Aperçu historique dans Un Jardin sur l’Oronte

Barrès est un romancier qui mettait en œuvre les données de l’histoire, les animant, les recréant dans un récit imaginaire. Mais l’art de Barrès est bien différent de celui d’un romancier : c’est un lyrique et un idéologue.

Barrès s’efforce de placer les personnages de son roman dans des conditions politiques, militaires, religieuses qui ont été celles de la Syrie à quelques moments des Croisades. Il est clair qu’un fait domine l’évolution des caractères et de l’action : chrétiens et sarrasins, sur le bord de l’Oronte. Monde musulman et monde chrétien se connaissent, s’estiment, se pénètrent. Il faut rappeler ici que Le Jardin sur L’Oronte est une histoire d’amour, l’amour de sire Guillaume pour Oriante fait l’unité du roman. Ces personnages, leurs caractères, leurs attitudes dans l’action, appartiennent en propre à la conception du roman.

Paradoxe ou originalité du roman, à sa qualité d’étranger, Guillaume se doit de pénétrer dans ce monde musulman.
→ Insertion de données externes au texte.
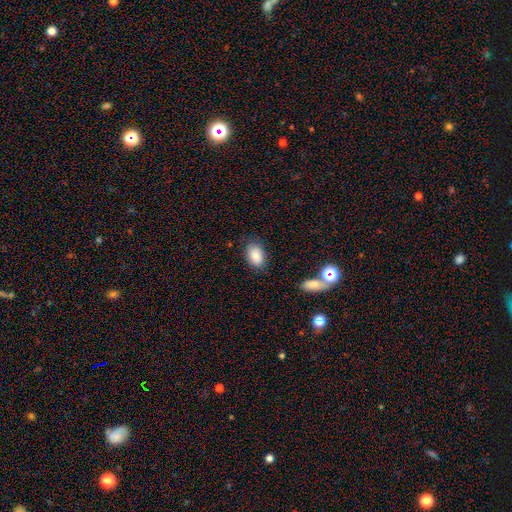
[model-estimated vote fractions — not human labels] A smooth galaxy with no disk features (85%) that is in between round and cigar-shaped (87%).

Vote fractions:
- Smooth or featured? smooth: 85% / star or artifact: 8% / featured or disk: 7%
- How rounded? in between: 87% / round: 11% / cigar-shaped: 1%
- Merging? none: 78% / minor disturbance: 16% / major disturbance: 4% / merger: 2%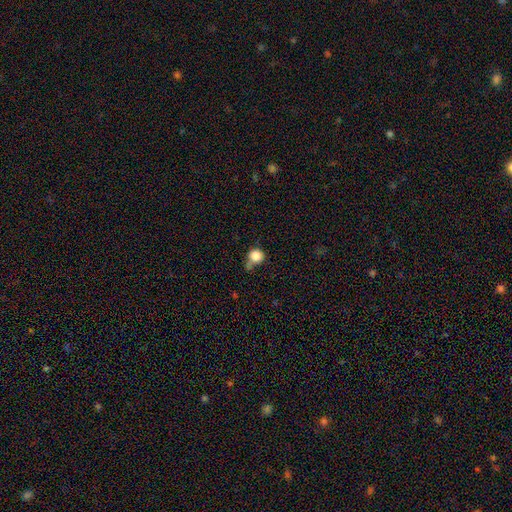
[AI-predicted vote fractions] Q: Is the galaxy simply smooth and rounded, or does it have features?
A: smooth — 83%.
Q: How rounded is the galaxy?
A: round — 85%.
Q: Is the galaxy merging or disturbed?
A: none — 42%.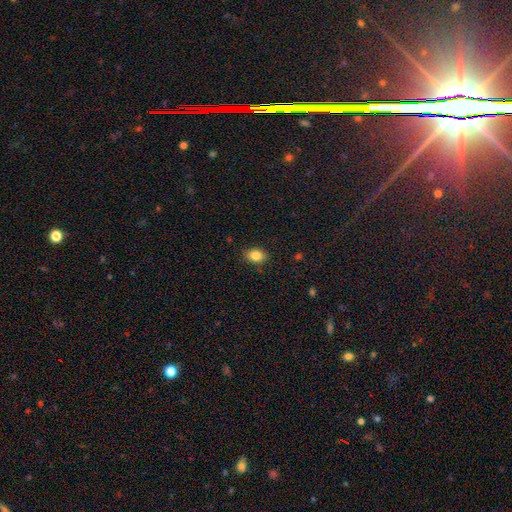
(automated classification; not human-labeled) Smooth or featured?
  - smooth: 85% *
  - star or artifact: 9%
  - featured or disk: 6%
How rounded?
  - in between: 76% *
  - round: 23%
  - cigar-shaped: 1%
Merging?
  - none: 86% *
  - minor disturbance: 10%
  - major disturbance: 2%
  - merger: 1%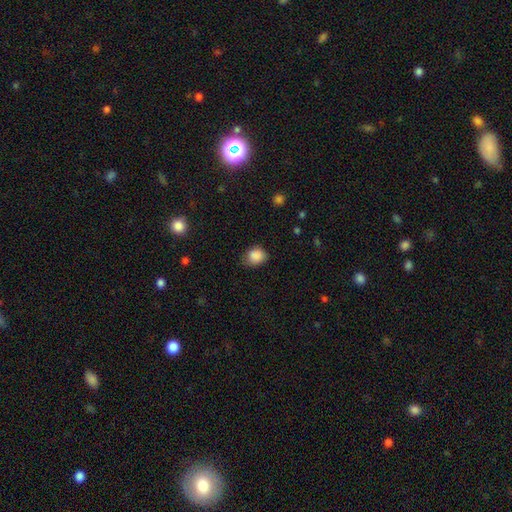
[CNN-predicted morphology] Smooth or featured: smooth — 87% (star or artifact — 9%)
How rounded: round — 59% (in between — 40%)
Merging: none — 67% (minor disturbance — 26%)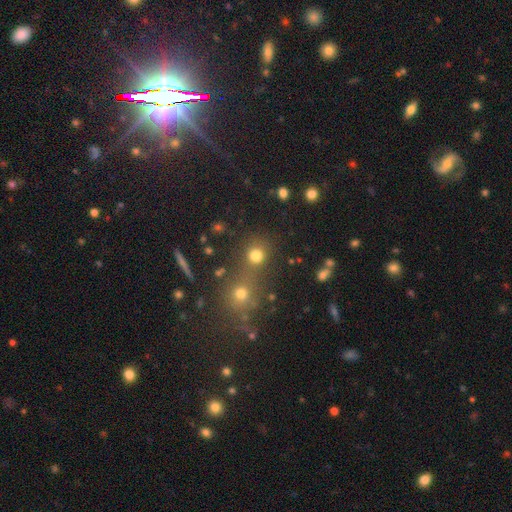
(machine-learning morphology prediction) smooth_or_featured: smooth (p=0.75) [alt: star or artifact p=0.18]
how_rounded: round (p=0.87) [alt: in between p=0.12]
merging: none (p=0.61) [alt: merger p=0.26]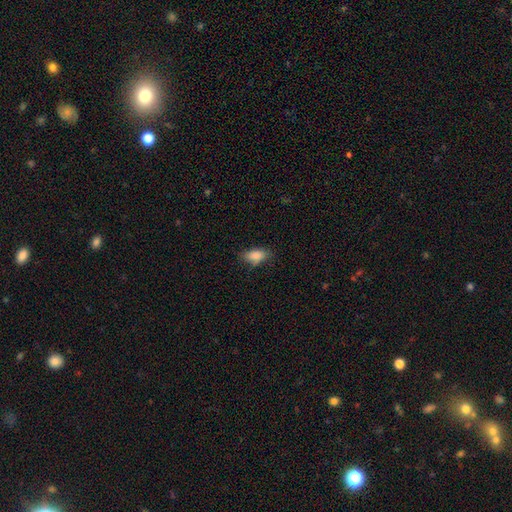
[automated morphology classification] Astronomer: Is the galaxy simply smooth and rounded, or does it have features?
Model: smooth — 86%.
Dès lors, comment Sir Guillaume, ce jeune chevalier venu de France, est-t-il entré dans ce monde musulman ? Au début du roman, on a vu qu’il a été chargé par le comte de Tripoli d’une mission auprès de l’émir de Qalaat El Abidin. Il mène à bien les négociations, une trêve est conclue, et l’émir, qui l’a pris en amitié, l’invite à prolonger son séjour à Qalaat. Un soir, dans les jardins, l’émir le convie à entendre le chant de sa favorite. L’âme femme, devinée à travers le chant, trouble profondément le jeune homme.

Il est jeune, joyeux de vivre, plein d'élan, de confiance dans la vie, il y entre comme s'il partait à la conquête du monde sans désir de domination ni de triomphe, mais avec la foi au bonheur que confère la jeunesse. Il voit dans Oriante un être surnaturel, une personne céleste, « ange » ou « fée ». Il est toujours simple et naturel, sans qu’il se réfère au code de la chevalerie, il exprime les ambitions et les rêves de son cœur. Sa simplicité n’est pas sottise, mais droiture, netteté, foi en son idéal. Jeté dans des situations inattendues et seul pour en résoudre les difficultés, trop peu attentif aux pensées et aux réactions d’autrui, on peut dire qu’il est la victime de ses impulsions, de ses mouvements généreux, et de la passion.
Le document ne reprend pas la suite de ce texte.